==== Extracted records ====
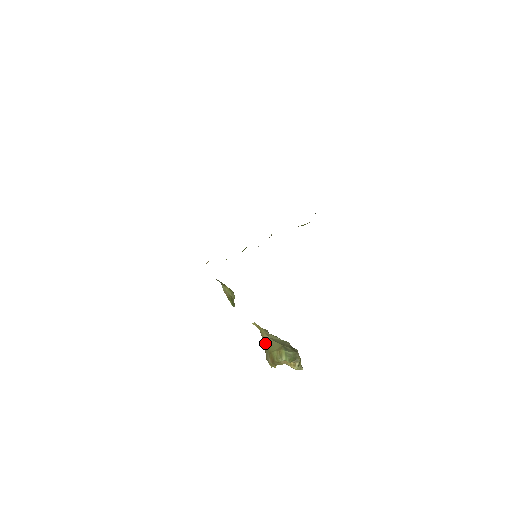
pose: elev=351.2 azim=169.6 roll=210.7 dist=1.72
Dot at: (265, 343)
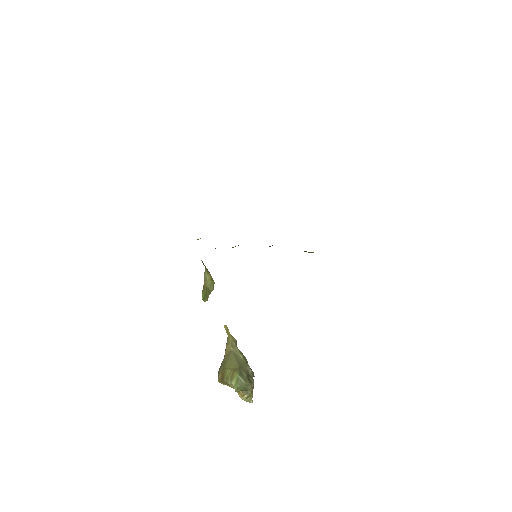
Dot at: (226, 354)
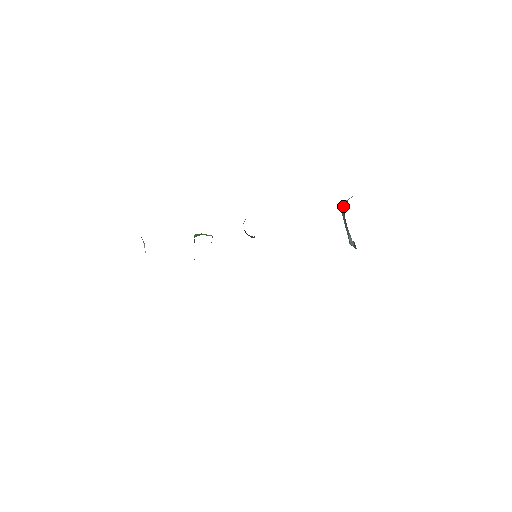
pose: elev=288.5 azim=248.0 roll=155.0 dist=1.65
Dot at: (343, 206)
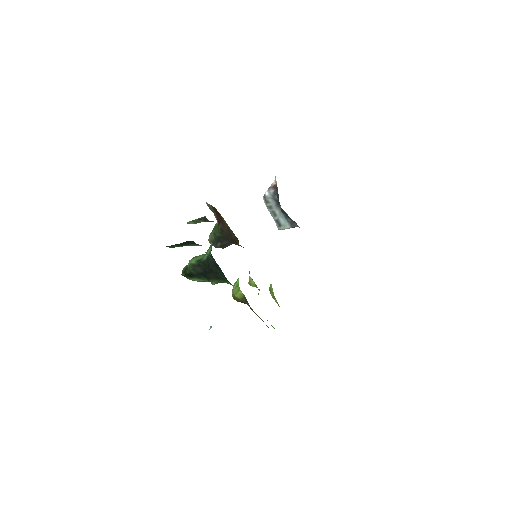
Dot at: (271, 193)
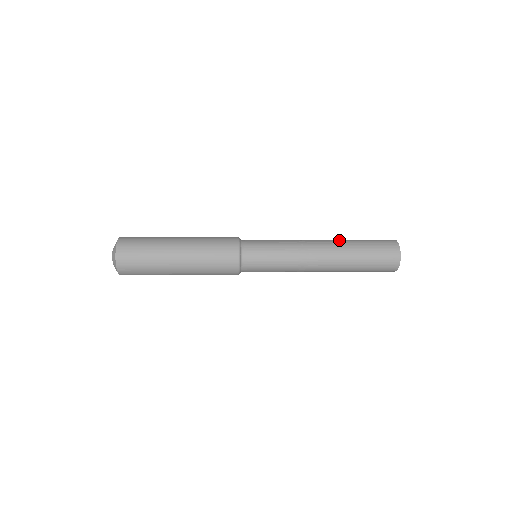
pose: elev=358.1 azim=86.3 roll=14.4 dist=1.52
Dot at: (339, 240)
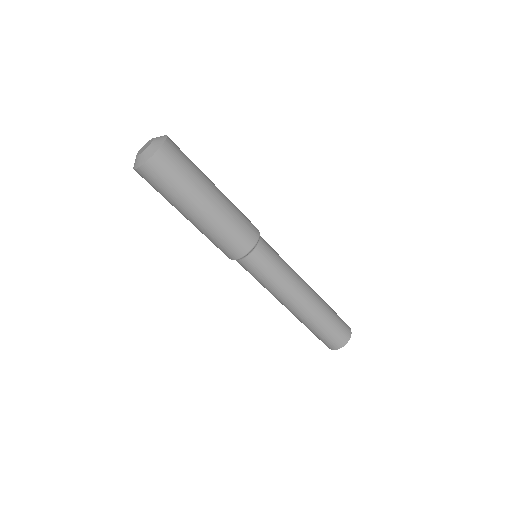
Dot at: occluded
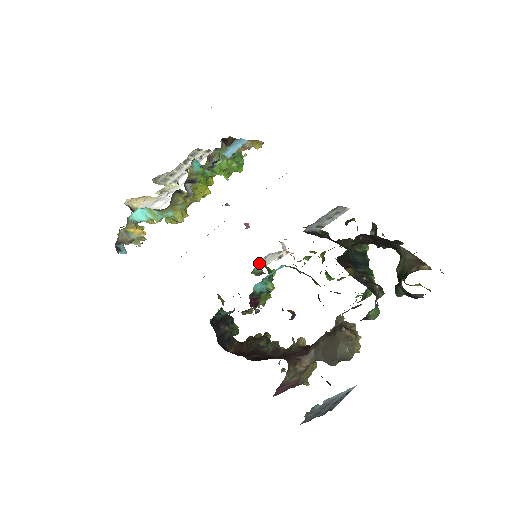
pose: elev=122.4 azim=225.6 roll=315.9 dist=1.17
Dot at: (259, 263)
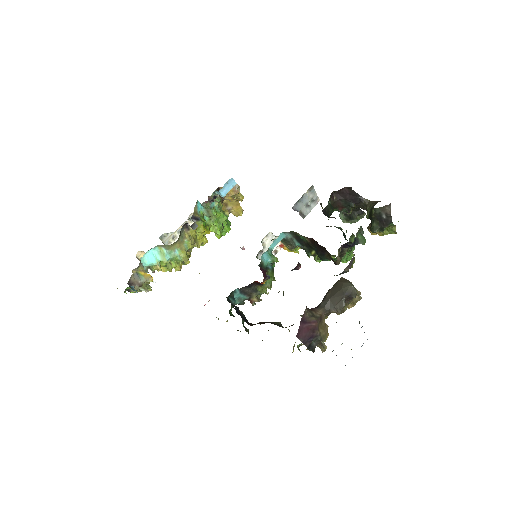
Dot at: (262, 245)
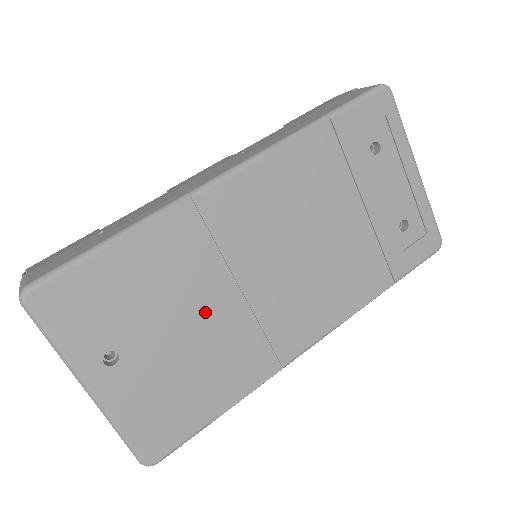
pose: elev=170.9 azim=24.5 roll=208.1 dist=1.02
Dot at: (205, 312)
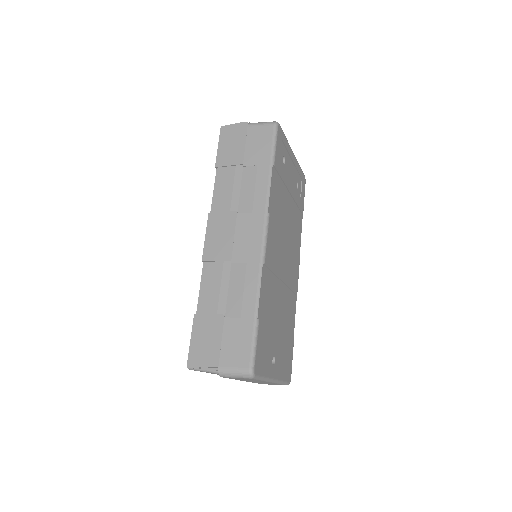
Dot at: (280, 305)
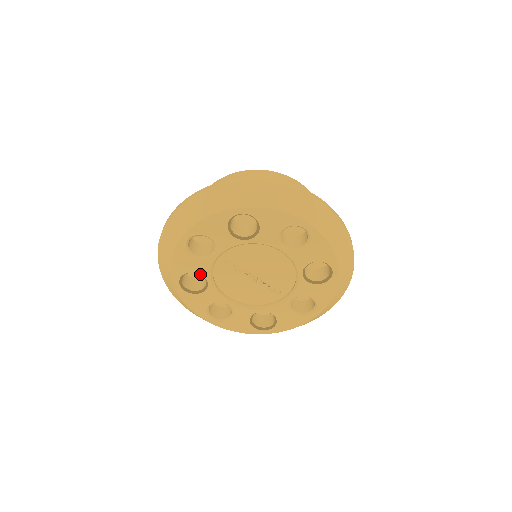
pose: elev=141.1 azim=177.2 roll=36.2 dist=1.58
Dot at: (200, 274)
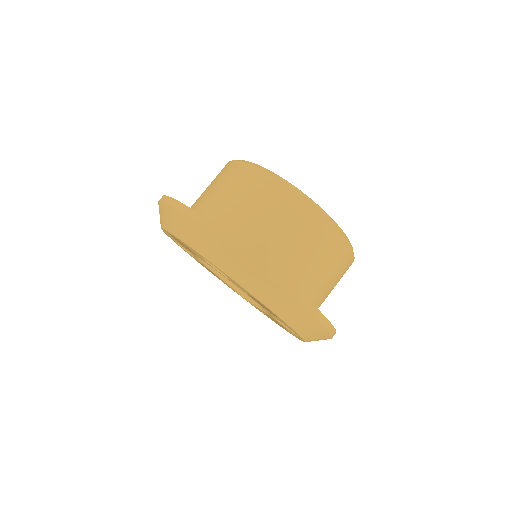
Dot at: occluded
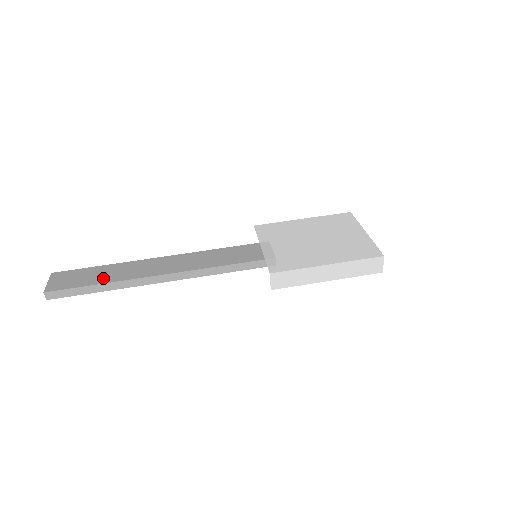
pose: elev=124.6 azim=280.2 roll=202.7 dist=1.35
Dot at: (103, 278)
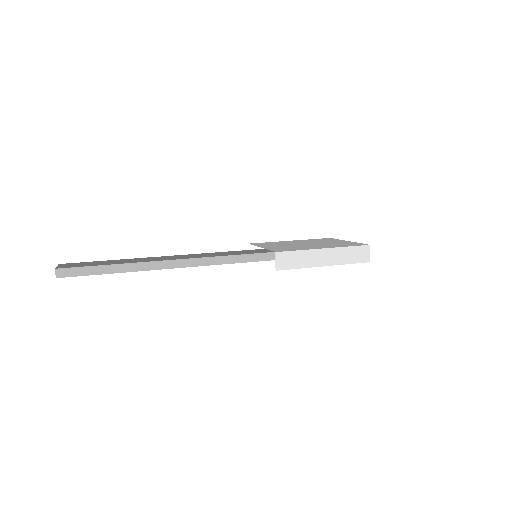
Dot at: (114, 263)
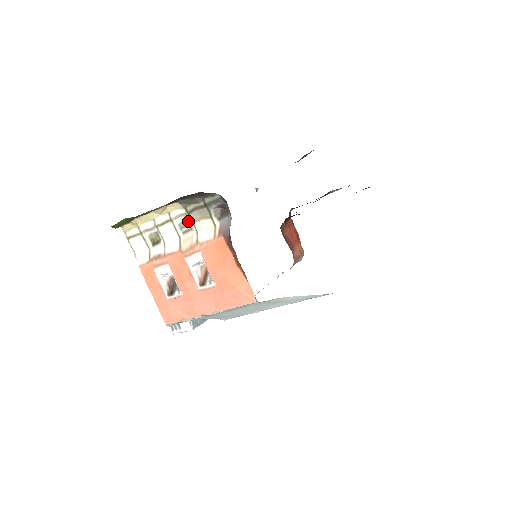
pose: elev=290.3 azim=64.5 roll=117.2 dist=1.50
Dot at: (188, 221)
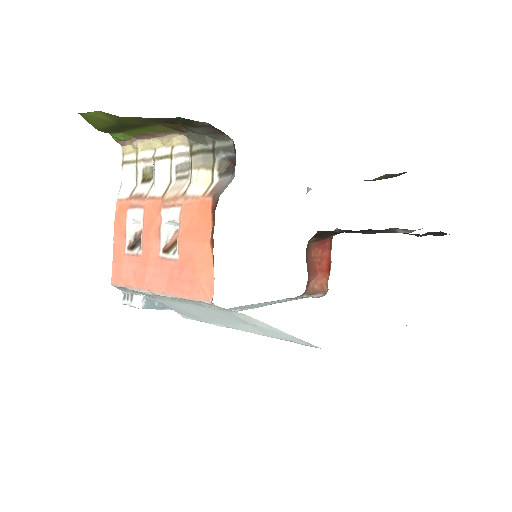
Dot at: (188, 165)
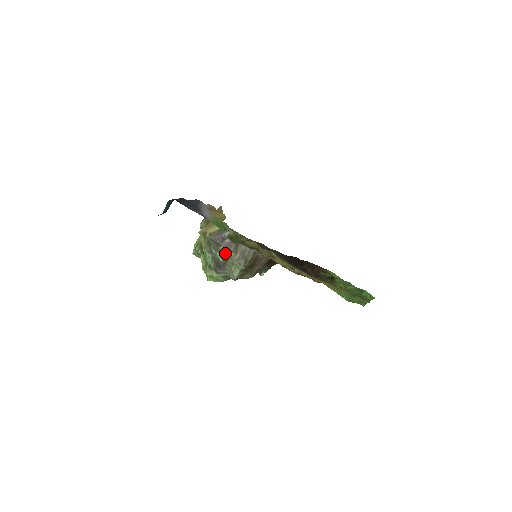
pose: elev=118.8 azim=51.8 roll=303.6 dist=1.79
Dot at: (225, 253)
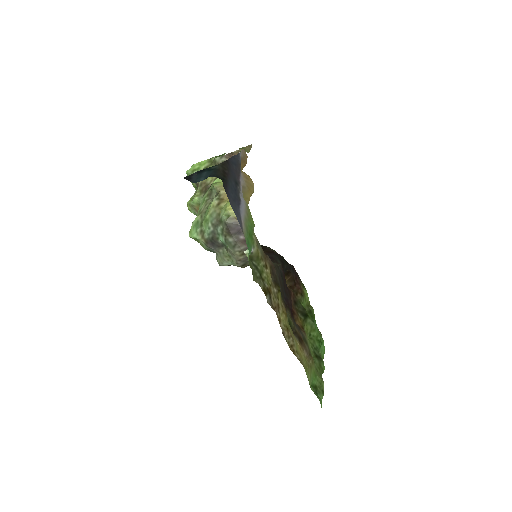
Dot at: (230, 246)
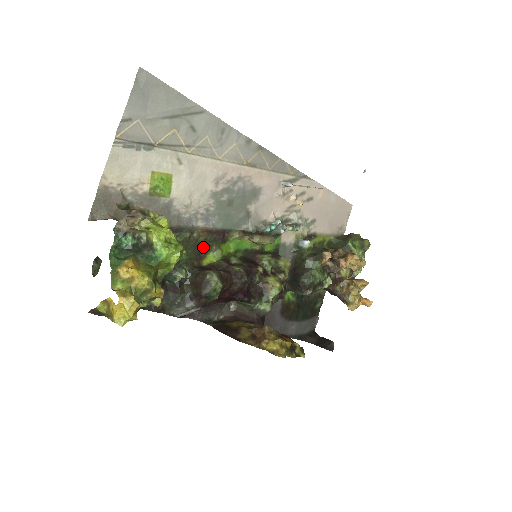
====
# [What you should do]
Format as a numbered list the lines of the items, starting with the line containing "pose: elev=170.9 azim=24.5" and continuing through the end of the items, skipping blank lines. Leave out the pictures.

# [Complete output]
1. pose: elev=170.9 azim=24.5 roll=208.1 dist=1.02
2. Dot at: (205, 312)
3. Dot at: (280, 305)
4. pose: elev=141.1 azim=177.2 roll=36.2 dist=1.58
5. Dot at: (200, 274)
6. Dot at: occluded
7. pose: elev=124.6 azim=280.2 roll=202.7 dist=1.35
8. Dot at: (103, 278)
9. Dot at: (114, 263)
10. pose: elev=290.3 azim=64.5 roll=117.2 dist=1.50
11. Dot at: (188, 221)
12. Dot at: (188, 165)
13. pose: elev=118.8 azim=51.8 roll=303.6 dist=1.79
14. Dot at: (225, 253)
15. Dot at: (230, 246)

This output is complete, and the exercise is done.